Material for this exercise:
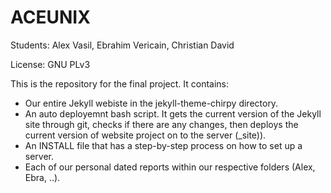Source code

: # ACEUNIX

Students: Alex Vasil, Ebrahim Vericain, Christian David

License: GNU PLv3



This is the repository for the final project. It contains:

- Our entire Jekyll webiste in the jekyll-theme-chirpy directory.
- An auto deployemnt bash script. It gets the current version of the Jekyll site through git, checks if there are any changes, then deploys the current version of website project on to the server (_site)).
- An INSTALL file that has a step-by-step process on how to set up a server.
- Each of our personal dated reports within our respective folders (Alex, Ebra, ..).
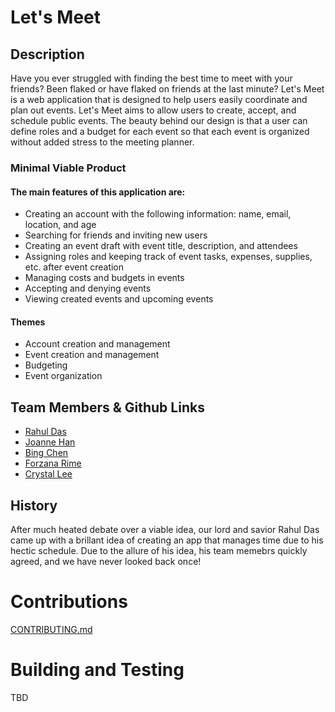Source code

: # Let's Meet

## Description

Have you ever struggled with finding the best time to meet with your friends? Been flaked or have flaked on friends at the last minute? Let's Meet is a web application that is designed to help users easily coordinate and plan out events. 
Let's Meet aims to allow users to create, accept, and schedule public events. The beauty behind our design is that a user can define roles and a budget for each event so that each event is organized without added stress to the meeting planner. 

### Minimal Viable Product

#### The main features of this application are:

* Creating an account with the following information: name, email, location, and age
* Searching for friends and inviting new users
* Creating an event draft with event title, description, and attendees
* Assigning roles and keeping track of event tasks, expenses, supplies, etc. after event creation
* Managing costs and budgets in events
* Accepting and denying events
* Viewing created events and upcoming events

#### Themes
* Account creation and management
* Event creation and management
* Budgeting
* Event organization


## Team Members & Github Links
* [Rahul Das](https://github.com/rahulbdas1)
* [Joanne Han](https://github.com/jkh394)
* [Bing Chen](https://github.com/bingychen)
* [Forzana Rime](https://github.com/forzana)
* [Crystal Lee](https://github.com/leecrystal)

## History
After much heated debate over a viable idea, our lord and savior Rahul Das came up with a brillant idea of creating an app that manages time due to his hectic schedule. Due to the allure of his idea, his team memebrs quickly agreed, and we have never looked back once!

# Contributions
[CONTRIBUTING.md](https://github.com/agile-dev-assignments/project-setup-bajia-matrix/blob/master/CONTRIBUTING.md)

# Building and Testing
TBD






  
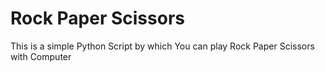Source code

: # Rock Paper Scissors

This is a simple Python Script by which You can play Rock Paper Scissors with Computer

Work item: The reply should hold an exact repeat of the entries from their opening line through the line with "Let's Meet aims", and no pictures at all.

Answer space:
Source code

: # ACEUNIX

Students: Alex Vasil, Ebrahim Vericain, Christian David

License: GNU PLv3



This is the repository for the final project. It contains:

- Our entire Jekyll webiste in the jekyll-theme-chirpy directory.
- An auto deployemnt bash script. It gets the current version of the Jekyll site through git, checks if there are any changes, then deploys the current version of website project on to the server (_site)).
- An INSTALL file that has a step-by-step process on how to set up a server.
- Each of our personal dated reports within our respective folders (Alex, Ebra, ..).
Source code

: # Let's Meet

## Description

Have you ever struggled with finding the best time to meet with your friends? Been flaked or have flaked on friends at the last minute? Let's Meet is a web application that is designed to help users easily coordinate and plan out events. 
Let's Meet aims to allow users to create, accept, and schedule public events. The beauty behind our design is that a user can define roles and a budget for each event so that each event is organized without added stress to the meeting planner. 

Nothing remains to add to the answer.